Draghi a favore di Tremonti
Sulle pensioni serve uno sforzo straordinario e collettivo: sul modello di quello che venne adottato nei primi anni Ottanta per combattere gli automatismi della scala mobile che alimentavano l’inflazione; o sul tipo di quello del ’92-‘93 sulla concertazione per contenere il costo del lavoro. Mario Draghi è sempre più vicino al profilo di governatore della Banca d’Italia impostato da Guido Carli.
E non è un caso che invii proprio dal Forex il suo messaggio shock per maggioranza e parti sociali. Prima di Carli, il governatore parlava solo una volta all’anno: per le considerazioni finali, il 31 maggio. Carli inaugurò la seconda apparizione pubblica: un segno di omaggio per gli agenti di cambio dell’epoca, visto che lui veniva dalla sala cambi della Banca d’Italia.
E dal Forex, Draghi manda un appello forte: soprattutto alla maggioranza. La necessità di una riforma delle pensioni è talmente urgente che deve essere perseguita anche con soluzioni che potrebbero essere dilanianti per il sindacato. Come appunto lo fu l’accordo di San Valentino del 1983, che stabilì la fine dell’automatismo della scala mobile; e mise fine alla rincorsa prezzi-salari. A quell’accordo seguì un referendum promosso dal Pci e contrastato da Cisl, Uil e dalla componente socialista della Cgil (della quale faceva parte Guglielmo Epifani, attuale segretario Cgil).

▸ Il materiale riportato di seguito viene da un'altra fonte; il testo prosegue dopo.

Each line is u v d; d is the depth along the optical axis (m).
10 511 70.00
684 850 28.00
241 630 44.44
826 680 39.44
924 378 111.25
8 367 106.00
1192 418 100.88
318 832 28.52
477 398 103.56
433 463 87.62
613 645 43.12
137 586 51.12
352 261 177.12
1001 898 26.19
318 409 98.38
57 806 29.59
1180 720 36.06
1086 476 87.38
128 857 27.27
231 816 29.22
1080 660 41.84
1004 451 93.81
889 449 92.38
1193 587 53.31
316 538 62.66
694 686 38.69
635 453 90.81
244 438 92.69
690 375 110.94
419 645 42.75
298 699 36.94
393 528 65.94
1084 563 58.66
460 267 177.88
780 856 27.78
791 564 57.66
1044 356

L’invito di Draghi al governo è di non fare passi indietro rispetto alla riforma Tremonti-Maroni; che, al contrario, deve essere implementata con le norme di attuazione. Quella dei fondi pensione, della previdenza integrativa, è stata attuata. Resta il graduale innalzamento dell’età pensionabile.
Quindi, per il governatore lo scalone deve restare; e non edulcorato come vorrebbe l’attuale governo, che ha scritto anche nel programma dell’Ulivo la volontà di cancellare le riforme strutturali della Casa delle Libertà.
Draghi invita governo, maggioranza, parti sociali a fare uno “sforzo collettivo”. Ad avere lo stesso coraggio sui quali li sprona l’opposizione. Per queste ragioni – come diceva sabato a Torino un banchiere - “Da queste parti si parla più di politica che a Montecitorio”. E non solo perché al Forex era tangibile lo strapotere di Giovanni Bazoli, banchiere e sodale di Romano Prodi. Ma era anche tangibile come gli altri banchieri tentassero di ridimensionare e tamponare il progetto di potere politico che il tandem Bazoli-Prodi hanno in mente. Frenare Bazoli vuol dire frenare Prodi.
E mai come ora il motto “i nemici dei miei nemici sono i miei amici”.